Política
Movimentos populares defendem regras para autogestão habitacional
Projeto de lei em análise na Câmara prevê propriedade coletiva de empreendimentos por associações ou cooperativas
Representantes de movimentos populares por moradia defenderam, em audiência pública na Comissão de Finanças e Tributação da Câmara dos Deputados, a aprovação do projeto de lei que regulamenta o sistema de autogestão habitacional (PL 20/20).
A representante da União Nacional por Moradia Popular, Evaniza Lopes Rodrigues, afirmou que o excesso de burocracia dificulta, atualmente, o financiamento de residências nesse modelo.
Ela lembrou que o programa Minha Casa, Minha Vida já permite que associações ou cooperativas obtenham financiamento para construir seus próprios empreendimentos. No entanto, segundo Evaniza, apenas 7% das 3 milhões de novas moradias previstas pelo governo para o atual mandato foram destinadas a projetos de autogestão habitacional.
“A prática da autogestão não é só execução, mas a capacidade de tomar decisões coletivamente, de gerir coletivamente a produção da casa e, depois, a gestão daquela comunidade. E isso, ao longo dos últimos quase 40 anos, gerou conjuntos habitacionais que têm um diferencial muito grande, tanto na sua qualidade construtiva, de projeto, quanto também de organização de permanência, de vínculo das famílias que vão viver naquele lugar”, disse Evaniza Rodrigues.
Projeto de lei
A proposta em análise na Câmara tem como relator o deputado Padre João (PT-MG), responsável por solicitar a realização do debate.
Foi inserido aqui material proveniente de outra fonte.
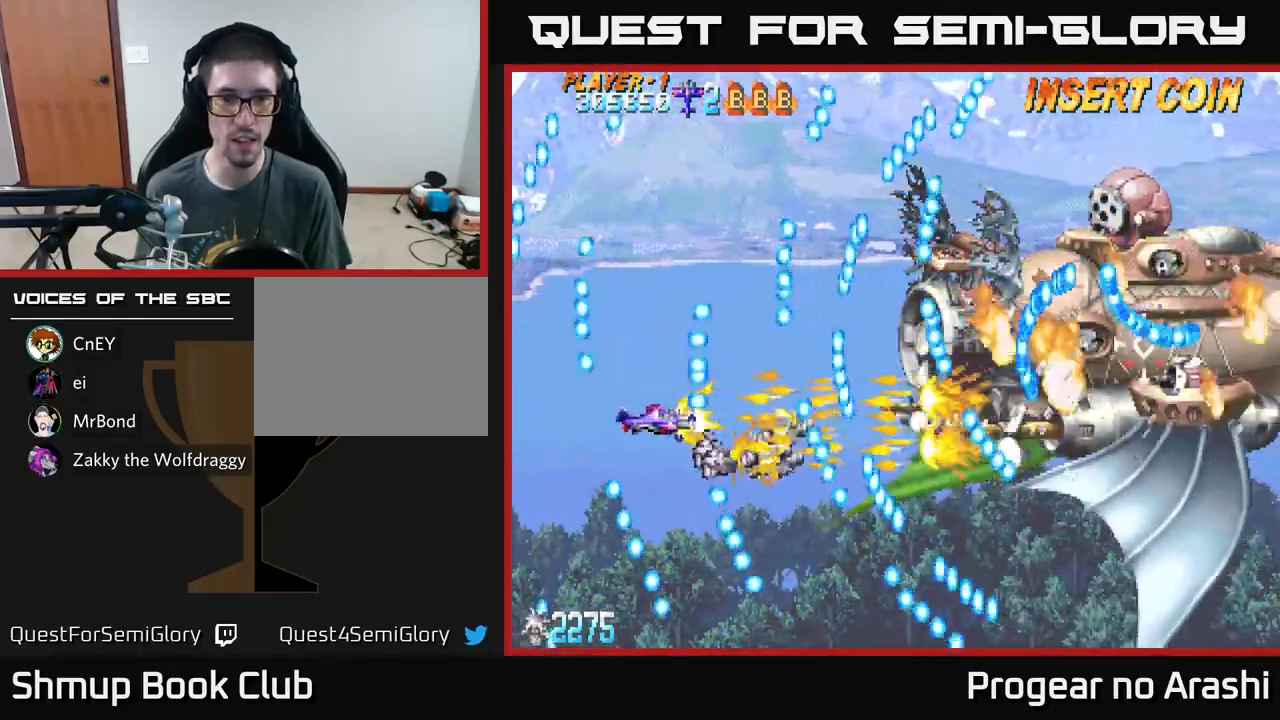
{"buttons": ["A", "DPAD_UP", "DPAD_LEFT"], "left_stick": "center", "events": [[33, "DPAD_DOWN", "down"], [100, "DPAD_DOWN", "up"], [333, "A", "down"], [367, "DPAD_UP", "down"], [383, "DPAD_LEFT", "down"], [383, "X", "up"]]}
O texto prevê a propriedade coletiva dos empreendimentos habitacionais por meio de associação ou cooperativa.
Segundo os participantes da audiência, a medida busca facilitar o acesso das famílias à moradia, especialmente nos casos em que elas não conseguem obter financiamento individual. Eles também ressaltaram que o modelo fortalece a organização coletiva dos moradores mesmo após a conclusão das obras.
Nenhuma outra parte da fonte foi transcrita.